/*-------------------------------------------------------------------------
 *
 * sinval.c
 *	  POSTGRES shared cache invalidation communication code.
 *
 * Portions Copyright (c) 1996-2005, PostgreSQL Global Development Group
 * Portions Copyright (c) 1994, Regents of the University of California
 *
 *
 * IDENTIFICATION
 *	  $PostgreSQL: pgsql/src/backend/storage/ipc/sinval.c,v 1.77 2005/08/20 23:26:21 tgl Exp $
 *
 *-------------------------------------------------------------------------
 */
#include "postgres.h"

#include <signal.h>

#include "access/xact.h"
#include "commands/async.h"
#include "miscadmin.h"
#include "storage/backendid.h"
#include "storage/ipc.h"
#include "storage/proc.h"
#include "storage/sinval.h"
#include "storage/sinvaladt.h"
#include "utils/inval.h"


/*
 * Because backends sitting idle will not be reading sinval events, we
 * need a way to give an idle backend a swift kick in the rear and make
 * it catch up before the sinval queue overflows and forces everyone
 * through a cache reset exercise.	This is done by broadcasting SIGUSR1
 * to all backends when the queue is threatening to become full.
 *
 * State for catchup events consists of two flags: one saying whether
 * the signal handler is currently allowed to call ProcessCatchupEvent
 * directly, and one saying whether the signal has occurred but the handler
 * was not allowed to call ProcessCatchupEvent at the time.
 *
 * NB: the "volatile" on these declarations is critical!  If your compiler
 * does not grok "volatile", you'd be best advised to compile this file
 * with all optimization turned off.
 */
static volatile int catchupInterruptEnabled = 0;
static volatile int catchupInterruptOccurred = 0;

static void ProcessCatchupEvent(void);


/****************************************************************************/
/*	CreateSharedInvalidationState()		 Initialize SI buffer				*/
/*																			*/
/*	should be called only by the POSTMASTER									*/
/****************************************************************************/
void
CreateSharedInvalidationState(void)
{
	/* SInvalLock must be initialized already, during LWLock init */
	SIBufferInit();
}

/*
 * InitBackendSharedInvalidationState
 *		Initialize new backend's state info in buffer segment.
 */
void
InitBackendSharedInvalidationState(void)

• [Task requirements]
**A.** Answer these questions about the sinval.c listing:
(i) Which signal is broadcast to all backends when the sinval queue threatens to become full?
(ii) Which process alone should call CreateSharedInvalidationState()?
(iii) According to the comment inside CreateSharedInvalidationState(), what must already be initialized, and when?
**B.** Write the next part of the sinval.c listing, starting with the body of InitBackendSharedInvalidationState(void).

• [Data extract]
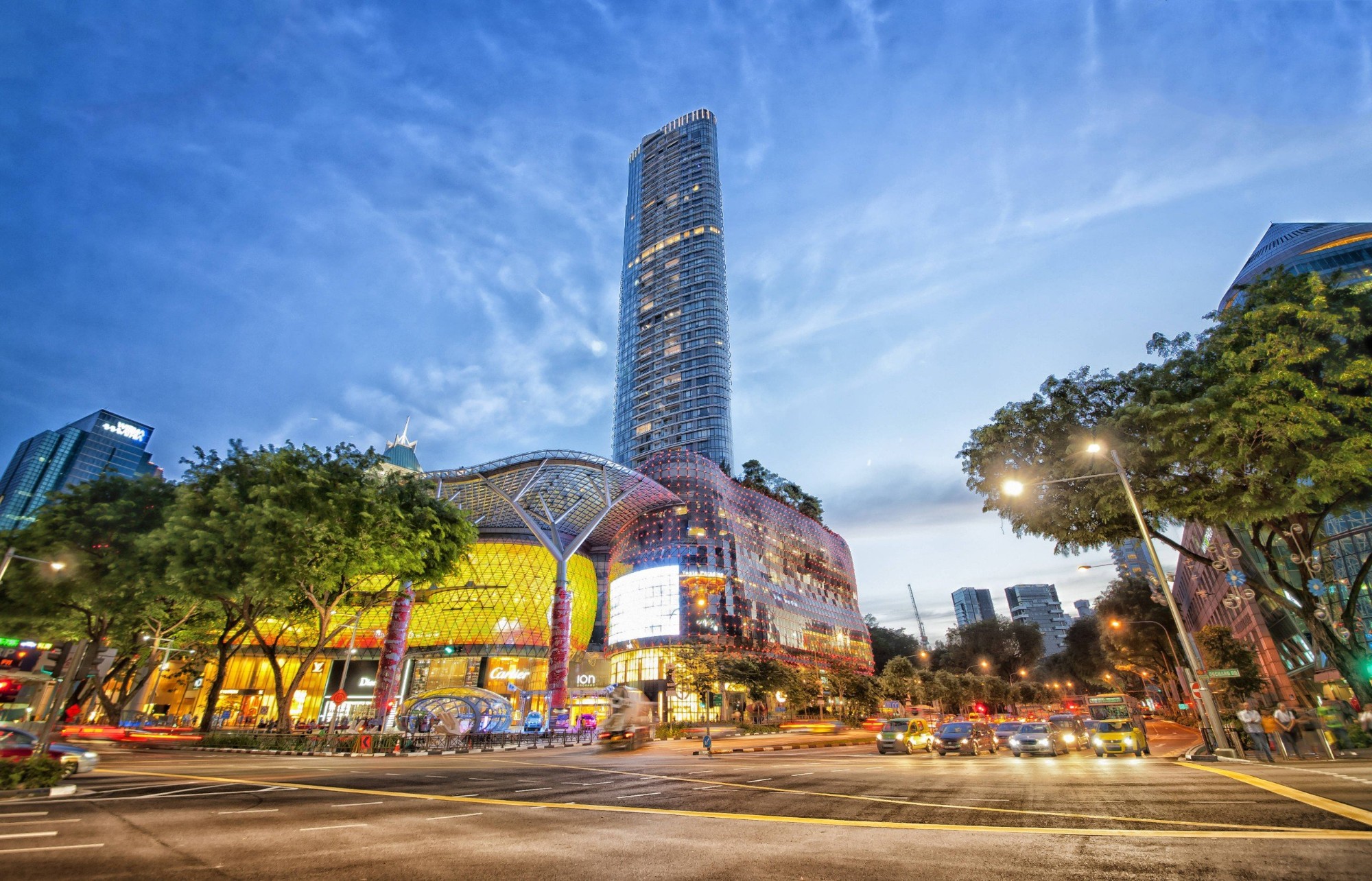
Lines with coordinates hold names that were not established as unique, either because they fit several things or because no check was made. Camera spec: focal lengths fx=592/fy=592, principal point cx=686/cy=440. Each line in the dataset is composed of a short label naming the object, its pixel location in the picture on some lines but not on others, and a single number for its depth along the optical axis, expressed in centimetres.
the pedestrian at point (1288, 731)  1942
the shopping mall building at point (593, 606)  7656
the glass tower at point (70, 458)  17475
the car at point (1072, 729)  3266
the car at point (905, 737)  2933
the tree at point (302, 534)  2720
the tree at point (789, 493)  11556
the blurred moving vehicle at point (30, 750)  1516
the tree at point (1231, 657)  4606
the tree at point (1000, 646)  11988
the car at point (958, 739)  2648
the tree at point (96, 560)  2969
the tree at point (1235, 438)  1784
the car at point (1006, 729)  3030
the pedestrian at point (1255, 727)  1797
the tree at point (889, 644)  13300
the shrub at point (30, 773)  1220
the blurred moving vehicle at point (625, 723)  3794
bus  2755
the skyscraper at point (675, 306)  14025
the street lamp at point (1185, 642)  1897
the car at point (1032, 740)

• [Answers to the tasks]
**A.**
(i) SIGUSR1.
(ii) The POSTMASTER.
(iii) SInvalLock must already be initialized, during LWLock init.

**B.**
{
	int			flag;

	LWLockAcquire(SInvalLock, LW_EXCLUSIVE);
	flag = SIBackendInit(shmInvalBuffer);
	LWLockRelease(SInvalLock);
	if (flag < 0)				/* unexpected problem */
		elog(FATAL, "shared cache invalidation initialization failed");
	if (flag == 0)				/* expected problem: MaxBackends exceeded */
		ereport(FATAL,
				(errcode(ERRCODE_TOO_MANY_CONNECTIONS),
				 errmsg("sorry, too many clients already")));
}

/*
 * SendSharedInvalidMessage
 *	Add a shared-cache-invalidation message to the global SI message queue.
 */
void
SendSharedInvalidMessage(SharedInvalidationMessage *msg)
{
	bool		insertOK;

	LWLockAcquire(SInvalLock, LW_EXCLUSIVE);
	insertOK = SIInsertDataEntry(shmInvalBuffer, msg);
	LWLockRelease(SInvalLock);
	if (!insertOK)
		elog(DEBUG4, "SI buffer overflow");
}

/*
 * ReceiveSharedInvalidMessages
 *		Process shared-cache-invalidation messages waiting for this backend
 *
 * NOTE: it is entirely possible for this routine to be invoked recursively
 * as a consequence of processing inside the invalFunction or resetFunction.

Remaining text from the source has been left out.